Thursday, April 2, 2009

A Future for Journalism?

There is a lot of hand-wringing about the future of journalism. Editor and Publisher has a list compiled by the AP of daily newspapers that have been downsized, taken online or shutdown. The Chicago Sun Times filed for bankruptcy March 31. So much for going out like a lamb. Unless to the slaughter.

These are trying times for journalists. Scores of reporters, editors and photo-journalists are being asked to take unpaid furloughs if they aren't losing their jobs altogether. And just when you thought it couldn't get worse. Congress is involved. The Speaker of the House, Nancy Pelosi has asked the Justice Department to weigh the public good of a newspapers existence against antitrust concerns created over media mergers. I'm sure that will go well.
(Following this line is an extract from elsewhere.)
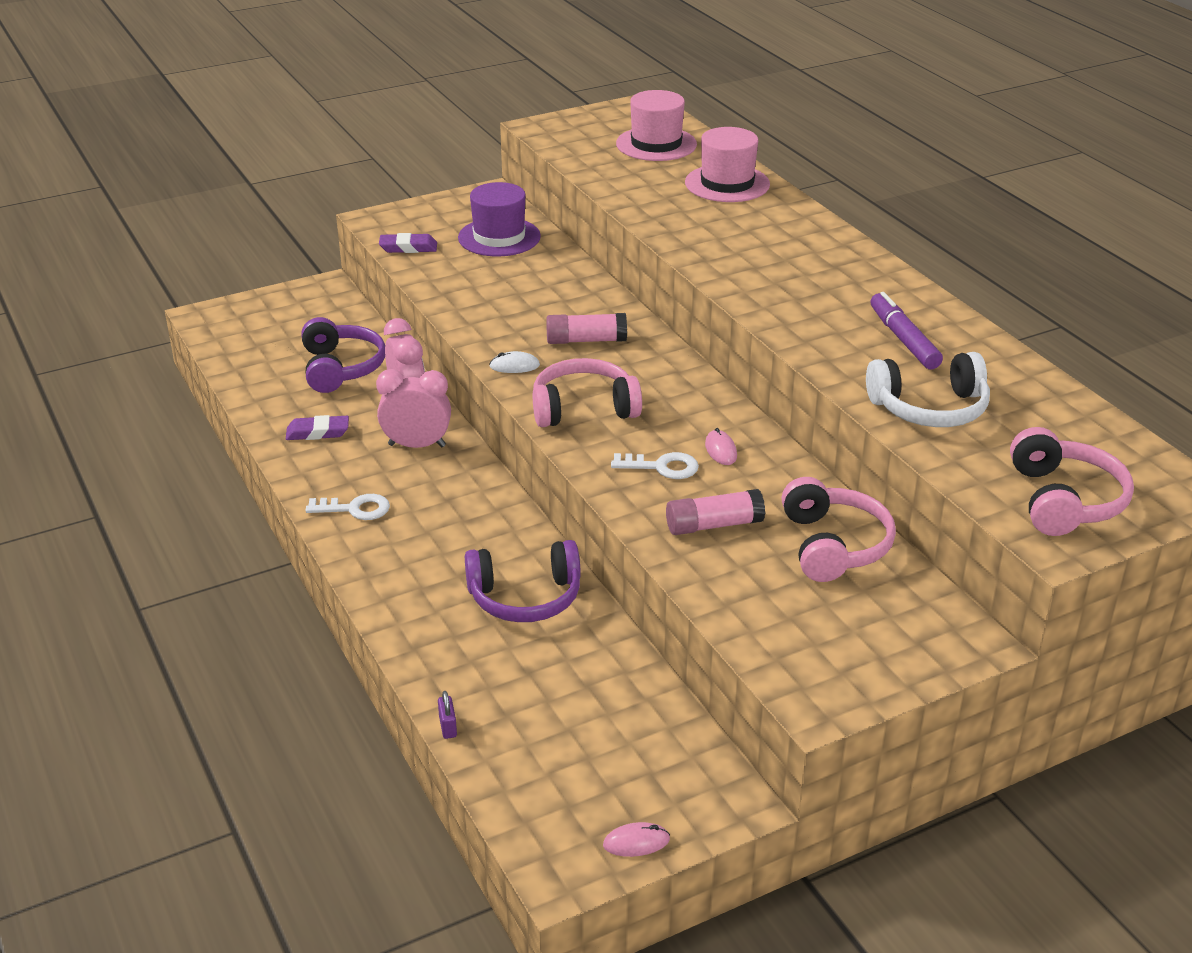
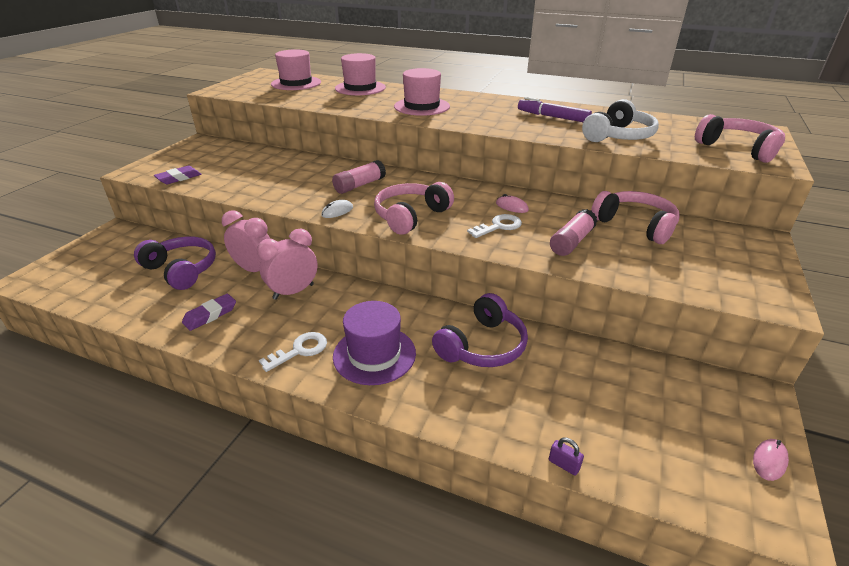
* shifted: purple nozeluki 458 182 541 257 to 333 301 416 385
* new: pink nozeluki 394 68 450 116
According to Tom Rosenstiel, Director of the Pew Research Center's Project for Excellence in Journalism, this isn't an industry that is dying, but rather an industry that is disoriented. So there is hope. But while a lot of stories about journalism's demise focus on business that fail or what government intervention would look like, Rosenstiel says it is the individual journalist that will reshape the information landscape. "Power is shifting to individual journalists away from institutions, he said."

In other words, there are a lot of ways to keep journalism vibrant. One way with great potential was on display for the last Space Shuttle launch at Journalists Miles O'Brien (formerly of CNN) and David Waters along with Astronaut Leroy Chiao did a live streaming Webcast for four and a half hours on launch day. They were joined by guests who had long blocks of time to tell their stories. That's much different from a 15-second soundbite or two-minute live shot. It gave the audience depth and context often missing from traditional media.

Above: Astronaut Leroy Chiao, Miles O'Brien and Journalist David Waters discuss the launch of Space Shuttle Discovery. Photo Courtesy Gene Blevins/LA Daily News

"We weren't 'broadcasting' or even 'narrowcasting' we were engaged in a stimulating, informed, in-depth, lengthy dialogue with a community that is thirsting for it," said O'Brien.

The major cable networks cover launches with a few two or three minute slots in the hours leading up to the launch. Once the Shuttle gets safely to orbit, that's about it. So if you want coverage of the mission and more news on it, you won't find it on cable TV. Network news covers it in their evening newscast. Most newspapers pick up the AP dispatches on the mission. Local TV will always show the video of the launch (the only way video of a Shuttle launch could be more spectacular is if someone figured out how to include puppies in the shot.)

Space reporters generally fall into two categories. First is the temporary space expert, covering the launch one day and the Red Cross Blood drive the next. The other is a true expert on the space program (Bill Harwood at CBS, Marcia Dunn of AP, Mark Carreau, formerly of the Houston Chronicle, Todd Halvorson of Florida Today, among others). But, those reporters are often constrained by their formats. They tend to ply their trade in mediums that don’t take advantage of or appreciate their expertise.

So what happened on was this: some of the best space reporters in the world put on a compelling live broadcast embedded in a resource-rich Web site on top of social media-driven audience interaction. People loved it. The audience got loads of information they would never get in the Main Stream Media (not a knock against MSM, just acknowledgment that they serve their audiences in different ways).

(Left: Space Shuttle Discovery blasts off, March 15, 2009. NASA Photo) The nearly five-hour live Webcast had its share of technical difficulties, but the team was up front with the audience about them. The audience didn’t seem to mind. I talked with friends who watched online and they thought it was thrilling to be part of the event.

So now the key is to build on the success of the first test flight during the next launch (STS-125, set to launch May 12 to repair the Hubble Space Telescope). “The format was perfect to get an instant global audience that stuck with us. But the NEXT live show for the Hubble Shuttle launch will blow the last one out of the water,” says Waters.

Not only did people watch worldwide, but advertisers wanted in on the broadcast, too. The Shuttle’s prime contractor United Space Alliance (USA) was the major sponsor (full disclosure: I have consulted with USA since 2001) as well as ATK, the prime contractor for the first stage of NASA’s next generation of rockets, the Ares. There were other sponsors, too.

USA’s Director of Communications, Jeff Carr (above, being interviewed by Miles O'Brien) has been finding creative ways to communicate space exploration for more than two decades. He says best part of the program was the access it gave the audience.

“The story of human exploration sells itself. Given the opportunity to get close to the action and participate in some way, people will come in greater and greater numbers to 'feel' what it must be like to actually be involved in the story, Carr said.”

Audiences are used to seeing companies (and their spokespeople) in the traditional media. As more and more people make the journey from traditional to new media outlets, they will expect to see those traditional players in the new media.

After all, there’s nothing quite like seeing a familiar face when you reach a new destination.